*** Records supplied ***

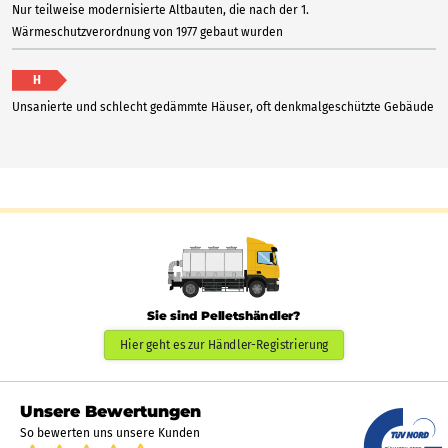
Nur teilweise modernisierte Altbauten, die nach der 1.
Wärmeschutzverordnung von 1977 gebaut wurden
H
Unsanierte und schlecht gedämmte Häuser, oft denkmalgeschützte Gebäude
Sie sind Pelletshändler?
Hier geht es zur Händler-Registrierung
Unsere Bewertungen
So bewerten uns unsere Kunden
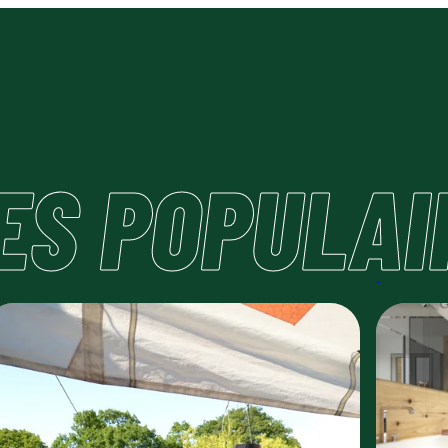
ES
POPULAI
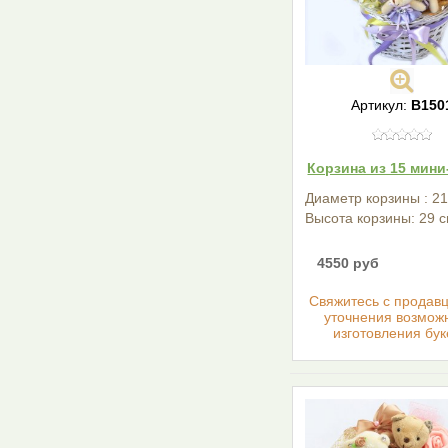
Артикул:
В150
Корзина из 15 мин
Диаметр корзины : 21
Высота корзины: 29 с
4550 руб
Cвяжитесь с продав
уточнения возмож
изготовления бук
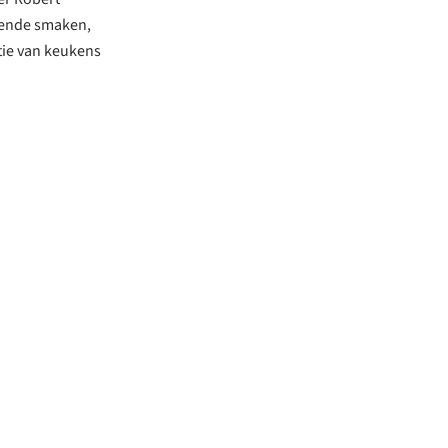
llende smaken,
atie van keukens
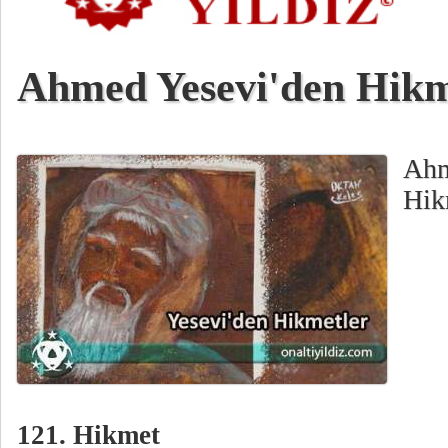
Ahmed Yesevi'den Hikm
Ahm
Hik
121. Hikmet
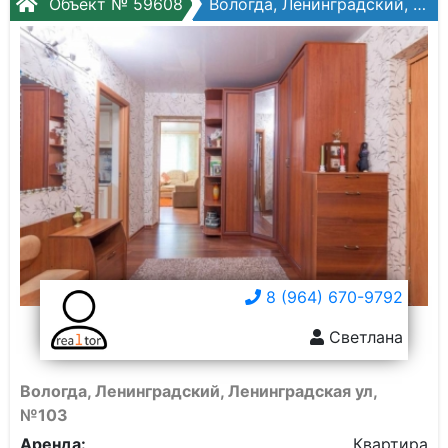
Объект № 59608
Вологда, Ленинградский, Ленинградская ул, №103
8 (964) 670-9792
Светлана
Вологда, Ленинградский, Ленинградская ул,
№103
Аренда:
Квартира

***
*** Records supplied ***

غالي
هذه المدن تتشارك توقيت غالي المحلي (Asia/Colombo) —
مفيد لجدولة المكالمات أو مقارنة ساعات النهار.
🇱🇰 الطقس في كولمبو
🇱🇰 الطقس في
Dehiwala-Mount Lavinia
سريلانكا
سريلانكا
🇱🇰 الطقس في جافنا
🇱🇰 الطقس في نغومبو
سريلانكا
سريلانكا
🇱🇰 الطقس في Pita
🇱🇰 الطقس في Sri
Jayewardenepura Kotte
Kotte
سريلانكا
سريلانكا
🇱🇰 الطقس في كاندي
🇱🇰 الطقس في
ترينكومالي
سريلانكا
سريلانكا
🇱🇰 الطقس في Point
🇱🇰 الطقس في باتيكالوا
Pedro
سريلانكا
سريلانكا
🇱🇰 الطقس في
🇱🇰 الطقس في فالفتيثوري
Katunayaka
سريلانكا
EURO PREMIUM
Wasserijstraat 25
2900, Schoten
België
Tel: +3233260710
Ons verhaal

***

Problem details
Gather every line in the data above that contains the word "الطقس", and copy each such line in full. The match is case-sensitive.

Exercise output
🇱🇰 الطقس في كولمبو
🇱🇰 الطقس في
🇱🇰 الطقس في جافنا
🇱🇰 الطقس في نغومبو
🇱🇰 الطقس في Pita
🇱🇰 الطقس في Sri
🇱🇰 الطقس في كاندي
🇱🇰 الطقس في
🇱🇰 الطقس في Point
🇱🇰 الطقس في باتيكالوا
🇱🇰 الطقس في
🇱🇰 الطقس في فالفتيثوري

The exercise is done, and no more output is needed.